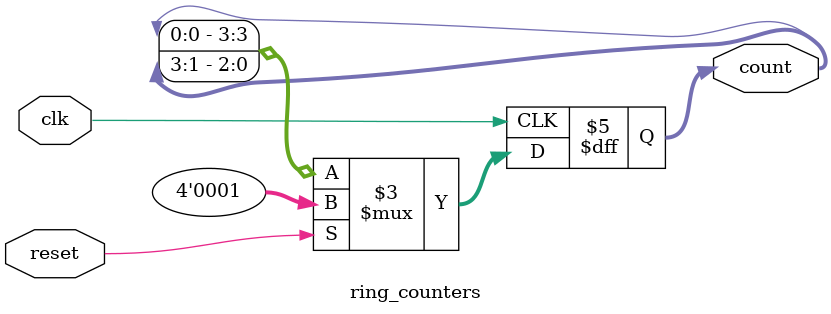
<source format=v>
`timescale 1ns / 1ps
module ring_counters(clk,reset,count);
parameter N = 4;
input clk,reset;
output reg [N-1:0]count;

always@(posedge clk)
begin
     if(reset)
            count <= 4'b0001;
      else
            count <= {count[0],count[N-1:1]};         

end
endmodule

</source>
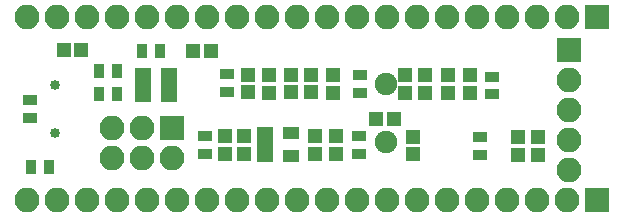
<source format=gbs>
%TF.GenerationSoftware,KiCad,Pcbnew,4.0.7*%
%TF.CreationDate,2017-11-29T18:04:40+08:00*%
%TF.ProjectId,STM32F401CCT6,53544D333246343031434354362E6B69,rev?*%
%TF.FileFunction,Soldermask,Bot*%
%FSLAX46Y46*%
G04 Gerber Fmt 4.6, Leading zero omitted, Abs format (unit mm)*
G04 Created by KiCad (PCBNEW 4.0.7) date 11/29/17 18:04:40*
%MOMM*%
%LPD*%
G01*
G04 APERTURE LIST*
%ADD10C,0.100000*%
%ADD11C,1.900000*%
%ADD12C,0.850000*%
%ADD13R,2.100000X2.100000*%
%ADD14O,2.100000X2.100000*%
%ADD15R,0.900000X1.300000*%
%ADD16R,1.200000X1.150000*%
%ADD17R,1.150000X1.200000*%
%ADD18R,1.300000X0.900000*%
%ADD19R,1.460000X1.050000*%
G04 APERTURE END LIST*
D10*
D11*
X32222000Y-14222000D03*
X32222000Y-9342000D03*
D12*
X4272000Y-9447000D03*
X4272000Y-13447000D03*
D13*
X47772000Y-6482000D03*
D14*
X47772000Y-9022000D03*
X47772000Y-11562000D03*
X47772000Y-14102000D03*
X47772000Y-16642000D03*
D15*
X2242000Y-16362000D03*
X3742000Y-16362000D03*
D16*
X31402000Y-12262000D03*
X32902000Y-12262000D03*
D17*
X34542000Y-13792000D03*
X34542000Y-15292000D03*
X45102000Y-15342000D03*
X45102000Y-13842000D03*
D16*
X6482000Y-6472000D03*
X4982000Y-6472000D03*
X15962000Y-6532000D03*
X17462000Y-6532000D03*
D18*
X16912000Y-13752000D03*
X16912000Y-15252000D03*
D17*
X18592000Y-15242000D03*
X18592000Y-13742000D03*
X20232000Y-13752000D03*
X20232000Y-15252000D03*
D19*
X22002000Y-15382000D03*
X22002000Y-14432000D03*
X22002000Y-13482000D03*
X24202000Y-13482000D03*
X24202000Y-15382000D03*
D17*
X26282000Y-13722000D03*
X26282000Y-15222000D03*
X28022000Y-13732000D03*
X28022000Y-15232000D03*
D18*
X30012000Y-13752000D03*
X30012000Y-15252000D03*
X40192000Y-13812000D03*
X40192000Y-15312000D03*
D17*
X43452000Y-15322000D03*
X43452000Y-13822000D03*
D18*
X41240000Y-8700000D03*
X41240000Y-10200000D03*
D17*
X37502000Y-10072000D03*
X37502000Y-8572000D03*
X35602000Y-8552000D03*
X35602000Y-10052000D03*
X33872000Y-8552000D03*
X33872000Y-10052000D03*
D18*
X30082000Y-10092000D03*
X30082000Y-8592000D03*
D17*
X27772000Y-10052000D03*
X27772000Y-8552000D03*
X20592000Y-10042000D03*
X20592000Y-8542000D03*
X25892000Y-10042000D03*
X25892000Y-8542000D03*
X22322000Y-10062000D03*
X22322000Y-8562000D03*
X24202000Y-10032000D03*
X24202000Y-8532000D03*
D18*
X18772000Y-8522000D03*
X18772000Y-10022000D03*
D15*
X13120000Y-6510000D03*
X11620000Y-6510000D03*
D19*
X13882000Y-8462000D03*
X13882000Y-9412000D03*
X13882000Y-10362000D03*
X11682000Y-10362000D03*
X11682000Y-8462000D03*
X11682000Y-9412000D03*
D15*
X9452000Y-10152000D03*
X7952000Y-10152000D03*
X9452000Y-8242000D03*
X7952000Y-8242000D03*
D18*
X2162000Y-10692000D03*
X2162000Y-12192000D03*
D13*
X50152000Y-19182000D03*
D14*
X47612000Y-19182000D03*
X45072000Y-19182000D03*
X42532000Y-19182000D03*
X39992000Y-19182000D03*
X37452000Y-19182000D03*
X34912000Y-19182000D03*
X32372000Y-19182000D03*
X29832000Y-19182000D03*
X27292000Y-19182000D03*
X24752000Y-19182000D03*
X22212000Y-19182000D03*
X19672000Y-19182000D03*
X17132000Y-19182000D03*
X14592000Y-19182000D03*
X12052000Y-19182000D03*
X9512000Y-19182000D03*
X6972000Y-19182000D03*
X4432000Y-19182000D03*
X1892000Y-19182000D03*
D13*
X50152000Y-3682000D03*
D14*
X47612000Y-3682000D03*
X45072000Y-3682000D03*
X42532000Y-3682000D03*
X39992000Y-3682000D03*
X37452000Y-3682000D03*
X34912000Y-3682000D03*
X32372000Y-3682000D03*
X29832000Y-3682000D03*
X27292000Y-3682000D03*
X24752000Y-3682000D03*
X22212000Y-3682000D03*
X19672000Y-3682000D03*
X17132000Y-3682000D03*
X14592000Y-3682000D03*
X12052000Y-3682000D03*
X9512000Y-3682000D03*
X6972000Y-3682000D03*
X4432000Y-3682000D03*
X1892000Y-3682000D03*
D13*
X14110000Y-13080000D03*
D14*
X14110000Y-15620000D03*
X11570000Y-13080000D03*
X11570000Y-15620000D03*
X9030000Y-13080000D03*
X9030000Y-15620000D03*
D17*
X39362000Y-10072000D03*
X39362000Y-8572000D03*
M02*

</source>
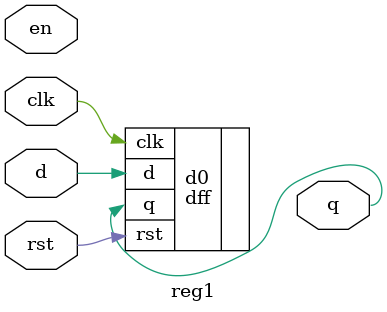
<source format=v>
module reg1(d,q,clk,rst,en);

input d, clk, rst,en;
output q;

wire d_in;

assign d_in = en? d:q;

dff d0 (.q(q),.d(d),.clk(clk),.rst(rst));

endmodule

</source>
****
*Action item*.
Pictures aside, write out verbatim every line from the first line of the material through the line holding "X30012000Y-15252000D03*".

*Output*.
<source format=v>
`timescale 1ns / 1ps
module ring_counters(clk,reset,count);
parameter N = 4;
input clk,reset;
output reg [N-1:0]count;

always@(posedge clk)
begin
     if(reset)
            count <= 4'b0001;
      else
            count <= {count[0],count[N-1:1]};         

end
endmodule

</source>
<source format=gbs>
%TF.GenerationSoftware,KiCad,Pcbnew,4.0.7*%
%TF.CreationDate,2017-11-29T18:04:40+08:00*%
%TF.ProjectId,STM32F401CCT6,53544D333246343031434354362E6B69,rev?*%
%TF.FileFunction,Soldermask,Bot*%
%FSLAX46Y46*%
G04 Gerber Fmt 4.6, Leading zero omitted, Abs format (unit mm)*
G04 Created by KiCad (PCBNEW 4.0.7) date 11/29/17 18:04:40*
%MOMM*%
%LPD*%
G01*
G04 APERTURE LIST*
%ADD10C,0.100000*%
%ADD11C,1.900000*%
%ADD12C,0.850000*%
%ADD13R,2.100000X2.100000*%
%ADD14O,2.100000X2.100000*%
%ADD15R,0.900000X1.300000*%
%ADD16R,1.200000X1.150000*%
%ADD17R,1.150000X1.200000*%
%ADD18R,1.300000X0.900000*%
%ADD19R,1.460000X1.050000*%
G04 APERTURE END LIST*
D10*
D11*
X32222000Y-14222000D03*
X32222000Y-9342000D03*
D12*
X4272000Y-9447000D03*
X4272000Y-13447000D03*
D13*
X47772000Y-6482000D03*
D14*
X47772000Y-9022000D03*
X47772000Y-11562000D03*
X47772000Y-14102000D03*
X47772000Y-16642000D03*
D15*
X2242000Y-16362000D03*
X3742000Y-16362000D03*
D16*
X31402000Y-12262000D03*
X32902000Y-12262000D03*
D17*
X34542000Y-13792000D03*
X34542000Y-15292000D03*
X45102000Y-15342000D03*
X45102000Y-13842000D03*
D16*
X6482000Y-6472000D03*
X4982000Y-6472000D03*
X15962000Y-6532000D03*
X17462000Y-6532000D03*
D18*
X16912000Y-13752000D03*
X16912000Y-15252000D03*
D17*
X18592000Y-15242000D03*
X18592000Y-13742000D03*
X20232000Y-13752000D03*
X20232000Y-15252000D03*
D19*
X22002000Y-15382000D03*
X22002000Y-14432000D03*
X22002000Y-13482000D03*
X24202000Y-13482000D03*
X24202000Y-15382000D03*
D17*
X26282000Y-13722000D03*
X26282000Y-15222000D03*
X28022000Y-13732000D03*
X28022000Y-15232000D03*
D18*
X30012000Y-13752000D03*
X30012000Y-15252000D03*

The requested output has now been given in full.